On the morning of my trip to Isla del Sol the sun was strangely absent, and rain was prickling the surface of the lake. As the clouds gradually cleared the enormous mountains off behind the lake became visible, as did the other islands, peninsulas, beaches and bays of the lake. This undoubtedly is the best of lake Titicaca. From high up on the spine of Isla del Sol the entire lake is visible – an immense thing but never quite so large that the horizon swallows the distant mountains. The perfect size to be both amazing and beautiful. Far away I could see the Peruvian side of the lake, and the islands and hills I had already visited.

The island self is a strange mix of pre-Colombian ruins and herds of sheep and eucalyptus groves and barren slopes of brightly coloured, layered stone. At time it looks like Australia, at other times like the Mediterranean, and at other the chill fjordlands of Chile or New Zealand.
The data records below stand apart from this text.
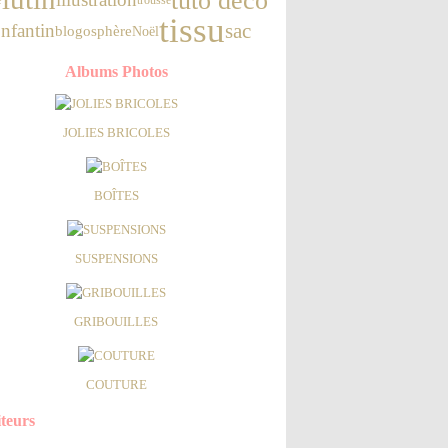
tissu
sac
nfantin
blogosphère
Noël
Albums Photos
JOLIES BRICOLES
BOÎTES
SUSPENSIONS
GRIBOUILLES
COUTURE
iteurs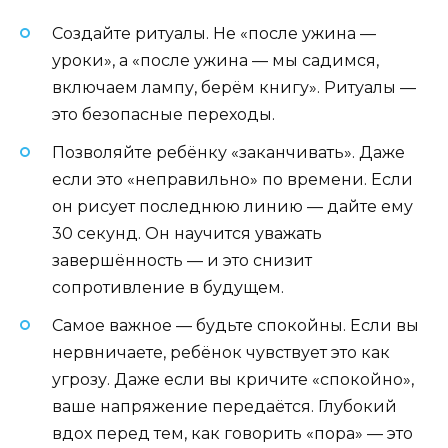
Создайте ритуалы. Не «после ужина —
уроки», а «после ужина — мы садимся,
включаем лампу, берём книгу». Ритуалы —
это безопасные переходы.
Позволяйте ребёнку «заканчивать». Даже
если это «неправильно» по времени. Если
он рисует последнюю линию — дайте ему
30 секунд. Он научится уважать
завершённость — и это снизит
сопротивление в будущем.
Самое важное — будьте спокойны. Если вы
нервничаете, ребёнок чувствует это как
угрозу. Даже если вы кричите «спокойно»,
ваше напряжение передаётся. Глубокий
вдох перед тем, как говорить «пора» — это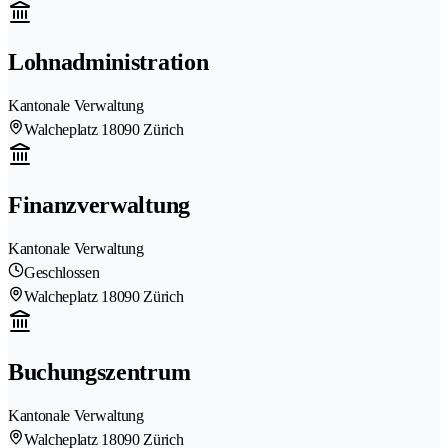
Lohnadministration
Kantonale Verwaltung
Walcheplatz 1
8090 Zürich
Finanzverwaltung
Kantonale Verwaltung
Geschlossen
Walcheplatz 1
8090 Zürich
Buchungszentrum
Kantonale Verwaltung
Walcheplatz 1
8090 Zürich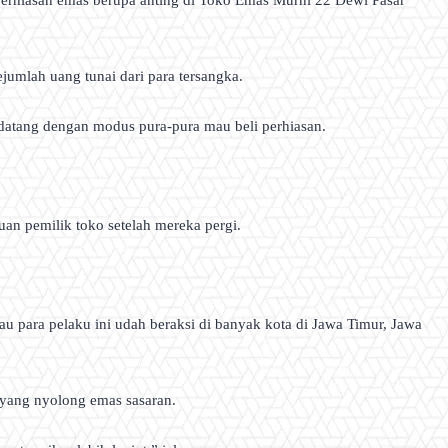
ejumlah uang tunai dari para tersangka.
i datang dengan modus pura-pura mau beli perhiasan.
uan pemilik toko setelah mereka pergi.
u para pelaku ini udah beraksi di banyak kota di Jawa Timur, Jawa
a yang nyolong emas sasaran.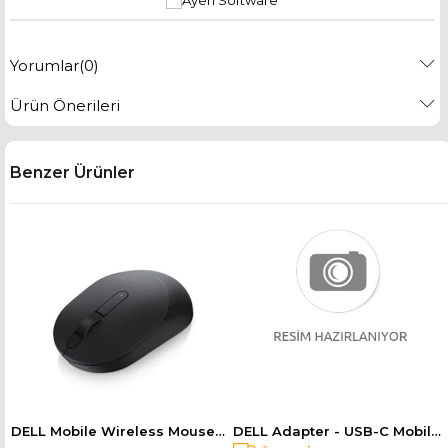
Yorumlar
(0)
Ürün Önerileri
Benzer Ürünler
DELL Mobile Wireless Mouse - MS3320W - Black 570-ABHK
DELL Adapter - USB-C Mobile Adapter - DA310 470-AEUP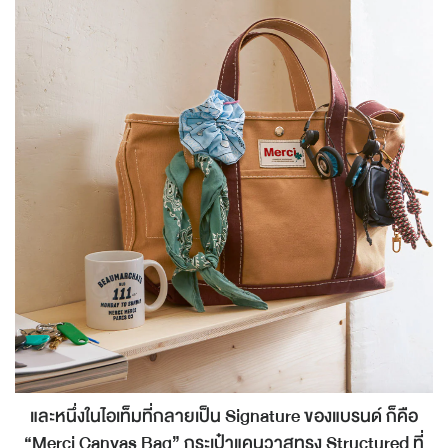
และหนึ่งในไอเท็มที่กลายเป็น Signature ของแบรนด์ ก็คือ
“Merci Canvas Bag” กระเป๋าแคนวาสทรง Structured ที่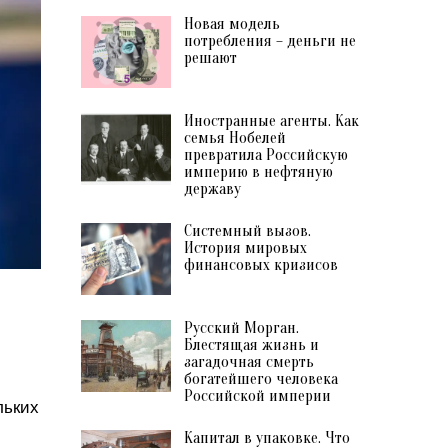
Новая модель
потребления – деньги не
решают
Иностранные агенты. Как
семья Нобелей
превратила Российскую
империю в нефтяную
державу
Системный вызов.
История мировых
финансовых кризисов
Русский Морган.
Блестящая жизнь и
загадочная смерть
богатейшего человека
Российской империи
льких
Капитал в упаковке. Что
The particular sites of the island were not particularly interesting before the weird beauty of the island itself – the ruins of an Inca temple, another labyrinthine ruin inhabited by nervous sheep, a ceremonial stone table, a sacred stone, the rock Titicaca which gives its sacred name to the whole lake – but the path of carefully laid stone twisted between these sites, while on all side the magnificent lake was changing colours and textures and tones.

In a long day I walked the length of the island, spied its many barren peaks and tiny villages and hidden beaches, and at every turn it was easy to see why this should be the sit of creation myths, the birthplace of civilisation and the sun.

In the evening back in Copacabana a spectacular sunset rose out of the lake, the colours changing and blooming as I watched. These sunsets no doubt having settled over the lake for centuries, seen variously by pilgrims from all corners of the old and new worlds, and affecting all of them, causing them all to pause and consider what a beautiful land they had come upon.